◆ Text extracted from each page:

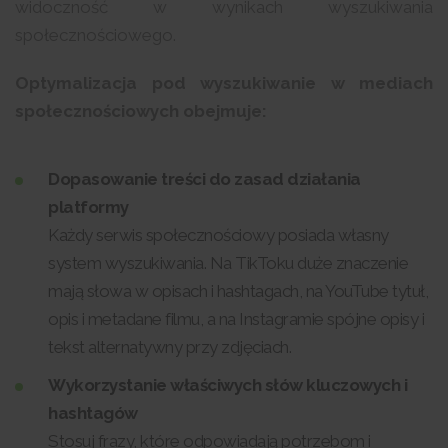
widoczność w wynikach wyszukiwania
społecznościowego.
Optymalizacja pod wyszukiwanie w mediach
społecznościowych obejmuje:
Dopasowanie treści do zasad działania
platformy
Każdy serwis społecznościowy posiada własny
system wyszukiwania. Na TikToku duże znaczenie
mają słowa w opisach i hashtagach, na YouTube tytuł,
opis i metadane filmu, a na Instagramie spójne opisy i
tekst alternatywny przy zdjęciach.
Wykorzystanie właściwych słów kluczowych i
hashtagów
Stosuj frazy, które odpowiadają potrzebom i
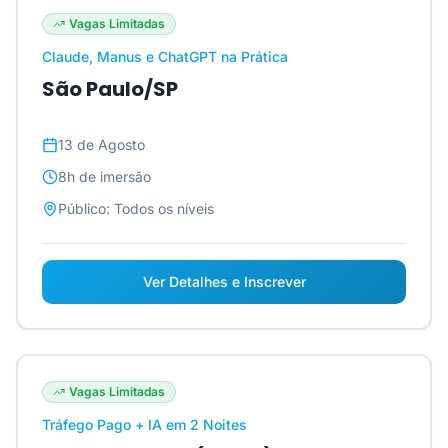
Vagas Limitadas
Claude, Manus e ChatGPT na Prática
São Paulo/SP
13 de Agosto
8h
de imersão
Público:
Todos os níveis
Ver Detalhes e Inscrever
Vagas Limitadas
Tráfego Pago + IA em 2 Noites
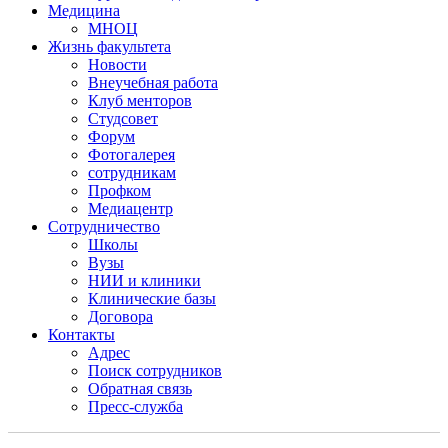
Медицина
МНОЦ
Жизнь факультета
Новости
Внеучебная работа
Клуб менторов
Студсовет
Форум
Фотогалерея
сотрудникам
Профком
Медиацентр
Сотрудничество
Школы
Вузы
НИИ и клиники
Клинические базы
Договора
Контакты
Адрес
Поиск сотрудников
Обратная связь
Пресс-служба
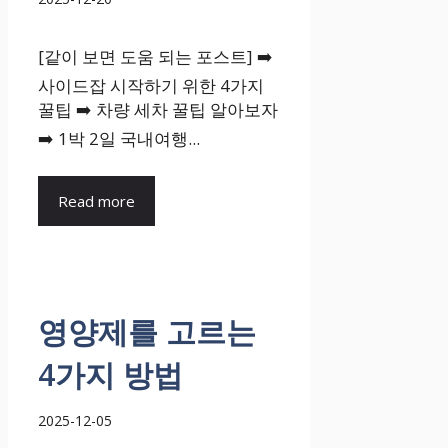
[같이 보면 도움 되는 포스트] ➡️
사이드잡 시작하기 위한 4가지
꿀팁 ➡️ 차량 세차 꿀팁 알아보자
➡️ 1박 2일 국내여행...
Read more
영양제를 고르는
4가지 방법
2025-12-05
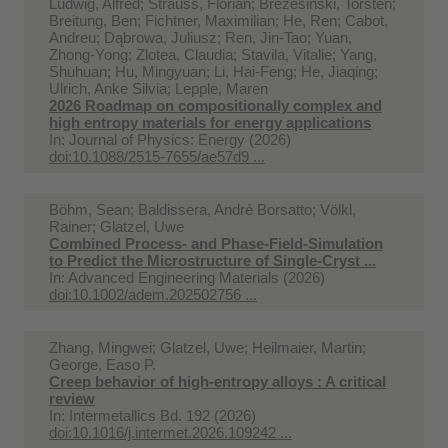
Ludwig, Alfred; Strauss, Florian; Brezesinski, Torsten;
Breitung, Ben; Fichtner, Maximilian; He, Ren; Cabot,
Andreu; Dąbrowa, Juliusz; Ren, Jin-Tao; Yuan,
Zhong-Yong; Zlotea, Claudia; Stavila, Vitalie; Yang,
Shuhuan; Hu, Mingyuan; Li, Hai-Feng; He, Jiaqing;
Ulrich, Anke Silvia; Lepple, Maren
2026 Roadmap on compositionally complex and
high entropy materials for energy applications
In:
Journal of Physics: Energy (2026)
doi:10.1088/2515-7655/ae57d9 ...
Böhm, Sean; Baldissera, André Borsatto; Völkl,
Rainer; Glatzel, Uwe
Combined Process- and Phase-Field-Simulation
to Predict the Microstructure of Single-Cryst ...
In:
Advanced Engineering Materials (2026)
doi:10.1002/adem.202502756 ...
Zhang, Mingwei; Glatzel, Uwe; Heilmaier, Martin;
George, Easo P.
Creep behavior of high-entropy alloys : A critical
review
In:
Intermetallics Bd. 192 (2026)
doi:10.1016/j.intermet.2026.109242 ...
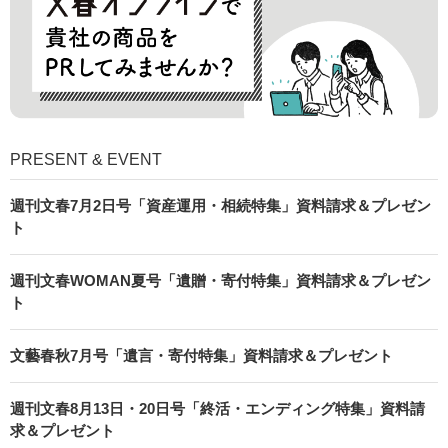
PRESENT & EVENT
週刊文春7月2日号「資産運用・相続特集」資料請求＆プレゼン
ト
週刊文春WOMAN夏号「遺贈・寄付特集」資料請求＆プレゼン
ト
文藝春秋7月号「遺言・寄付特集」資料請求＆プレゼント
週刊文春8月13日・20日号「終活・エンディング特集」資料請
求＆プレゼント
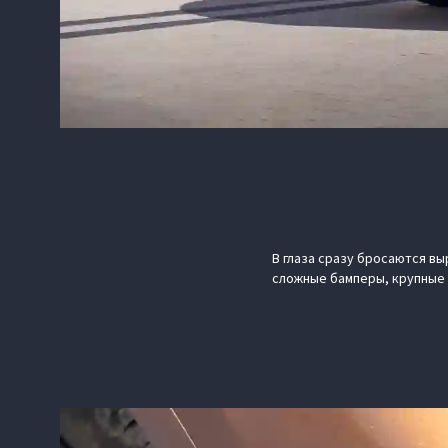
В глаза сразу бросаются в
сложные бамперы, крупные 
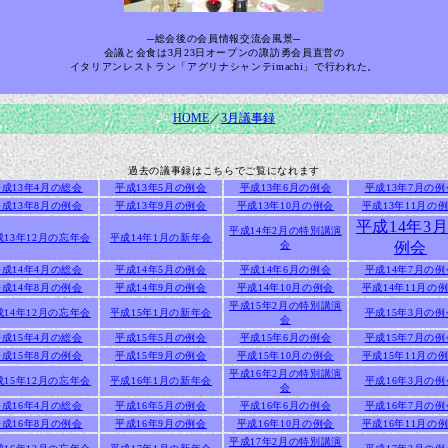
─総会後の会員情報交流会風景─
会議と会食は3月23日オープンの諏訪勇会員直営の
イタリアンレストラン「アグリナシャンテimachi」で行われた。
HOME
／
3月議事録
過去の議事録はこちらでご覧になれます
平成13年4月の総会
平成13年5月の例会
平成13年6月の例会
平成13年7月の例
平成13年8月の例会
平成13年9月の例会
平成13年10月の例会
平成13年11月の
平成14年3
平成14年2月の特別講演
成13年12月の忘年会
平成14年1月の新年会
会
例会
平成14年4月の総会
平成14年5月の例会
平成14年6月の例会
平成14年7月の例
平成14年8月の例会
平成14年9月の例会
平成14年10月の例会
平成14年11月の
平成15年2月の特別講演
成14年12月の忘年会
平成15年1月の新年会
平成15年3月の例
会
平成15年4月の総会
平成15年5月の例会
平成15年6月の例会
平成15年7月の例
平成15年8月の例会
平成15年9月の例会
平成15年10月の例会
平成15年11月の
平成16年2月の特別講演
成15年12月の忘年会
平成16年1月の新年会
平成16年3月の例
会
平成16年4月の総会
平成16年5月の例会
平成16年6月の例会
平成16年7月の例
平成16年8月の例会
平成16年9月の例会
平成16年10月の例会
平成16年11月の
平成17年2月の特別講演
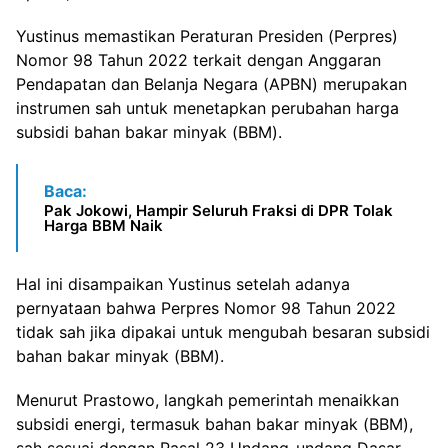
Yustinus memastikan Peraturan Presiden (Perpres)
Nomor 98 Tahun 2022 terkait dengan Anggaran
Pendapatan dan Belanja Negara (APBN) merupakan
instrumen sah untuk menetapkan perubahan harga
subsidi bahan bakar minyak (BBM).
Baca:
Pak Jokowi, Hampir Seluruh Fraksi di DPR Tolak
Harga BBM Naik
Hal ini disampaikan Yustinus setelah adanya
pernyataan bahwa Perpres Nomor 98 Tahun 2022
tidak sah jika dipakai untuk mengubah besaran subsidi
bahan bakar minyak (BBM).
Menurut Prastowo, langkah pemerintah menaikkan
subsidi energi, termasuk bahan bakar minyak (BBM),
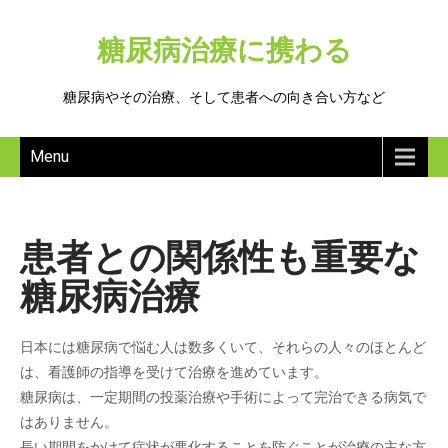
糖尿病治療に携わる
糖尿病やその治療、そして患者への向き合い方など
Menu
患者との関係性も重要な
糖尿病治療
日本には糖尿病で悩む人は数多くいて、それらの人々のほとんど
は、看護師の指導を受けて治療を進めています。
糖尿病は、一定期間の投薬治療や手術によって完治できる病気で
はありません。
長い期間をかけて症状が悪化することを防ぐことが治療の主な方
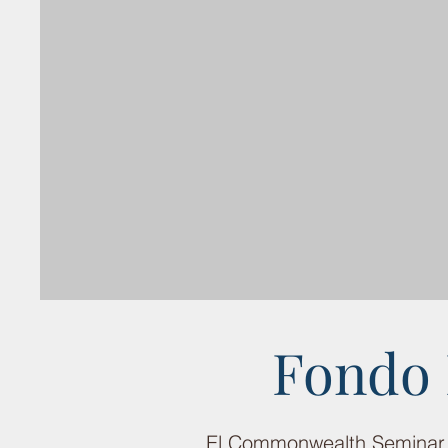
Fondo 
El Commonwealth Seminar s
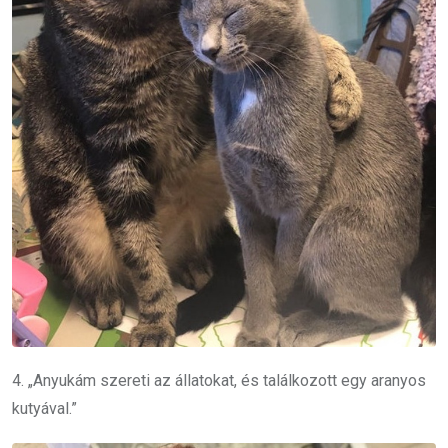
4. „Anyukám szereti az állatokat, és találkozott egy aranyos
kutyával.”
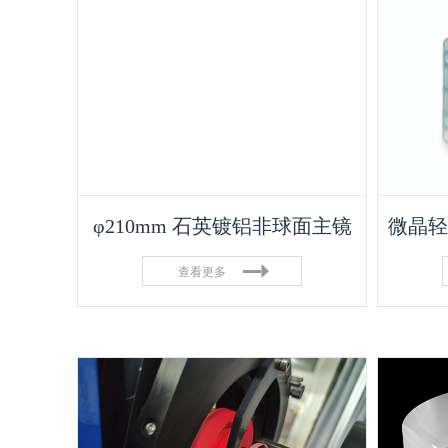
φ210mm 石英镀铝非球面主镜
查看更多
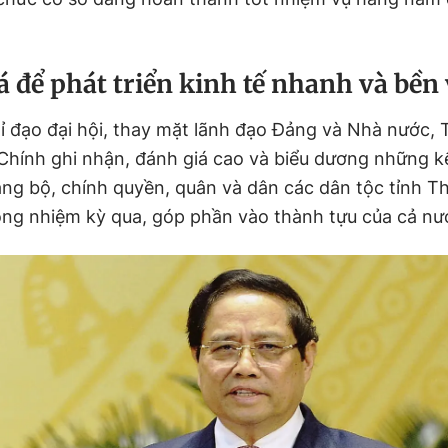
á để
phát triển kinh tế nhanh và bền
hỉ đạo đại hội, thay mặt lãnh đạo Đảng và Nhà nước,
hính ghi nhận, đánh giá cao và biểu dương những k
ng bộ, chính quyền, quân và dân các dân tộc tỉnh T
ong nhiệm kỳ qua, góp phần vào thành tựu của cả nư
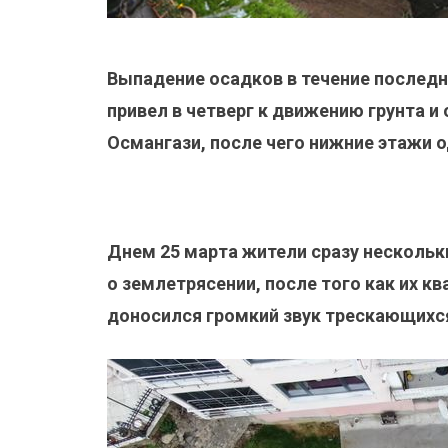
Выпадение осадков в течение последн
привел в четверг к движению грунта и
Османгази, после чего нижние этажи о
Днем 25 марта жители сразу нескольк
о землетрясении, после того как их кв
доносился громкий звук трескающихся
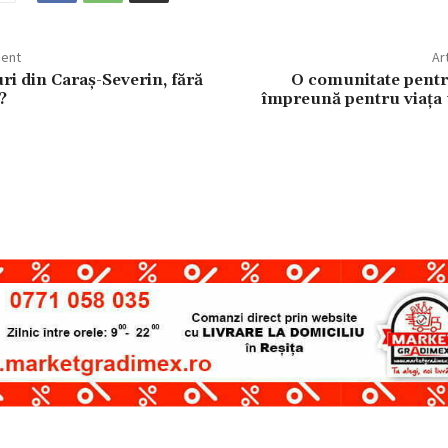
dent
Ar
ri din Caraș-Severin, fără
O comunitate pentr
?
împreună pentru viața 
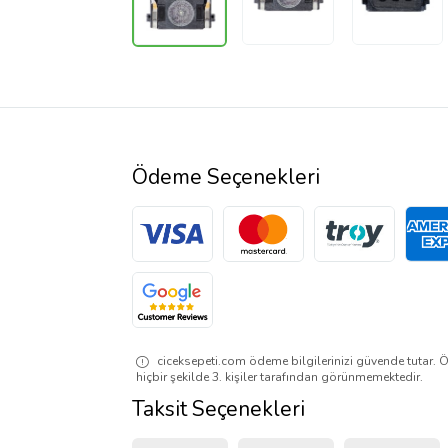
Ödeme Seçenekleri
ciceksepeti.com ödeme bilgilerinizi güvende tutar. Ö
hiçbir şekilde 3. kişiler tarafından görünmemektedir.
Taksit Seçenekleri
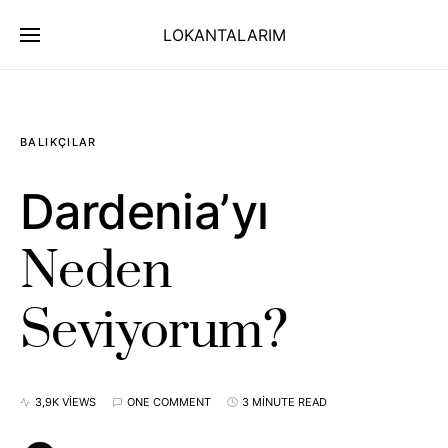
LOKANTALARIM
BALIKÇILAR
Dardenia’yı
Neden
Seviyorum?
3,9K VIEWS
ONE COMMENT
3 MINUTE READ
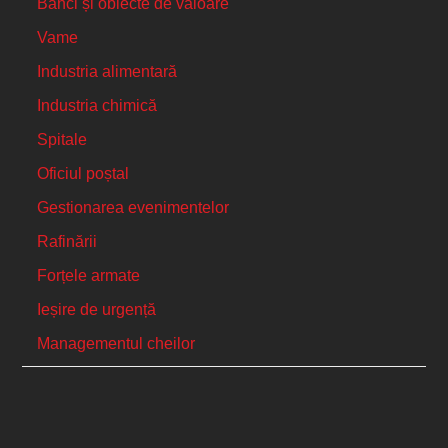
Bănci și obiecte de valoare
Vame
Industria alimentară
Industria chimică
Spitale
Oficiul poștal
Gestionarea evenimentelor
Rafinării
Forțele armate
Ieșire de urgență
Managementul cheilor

◆ WORK ORDER:
Reproduce the material word for word from its first line through the line containing "Пресс-служба", including that line. Omit the pictures from your answer.

◆ YOUR RESPONSE:
widoczność w wynikach wyszukiwania
społecznościowego.
Optymalizacja pod wyszukiwanie w mediach
społecznościowych obejmuje:
Dopasowanie treści do zasad działania
platformy
Każdy serwis społecznościowy posiada własny
system wyszukiwania. Na TikToku duże znaczenie
mają słowa w opisach i hashtagach, na YouTube tytuł,
opis i metadane filmu, a na Instagramie spójne opisy i
tekst alternatywny przy zdjęciach.
Wykorzystanie właściwych słów kluczowych i
hashtagów
Stosuj frazy, które odpowiadają potrzebom i
Vagas Limitadas
Claude, Manus e ChatGPT na Prática
São Paulo/SP
13 de Agosto
8h
de imersão
Público:
Todos os níveis
Ver Detalhes e Inscrever
Vagas Limitadas
Tráfego Pago + IA em 2 Noites
Медицина
МНОЦ
Жизнь факультета
Новости
Внеучебная работа
Клуб менторов
Студсовет
Форум
Фотогалерея
сотрудникам
Профком
Медиацентр
Сотрудничество
Школы
Вузы
НИИ и клиники
Клинические базы
Договора
Контакты
Адрес
Поиск сотрудников
Обратная связь
Пресс-служба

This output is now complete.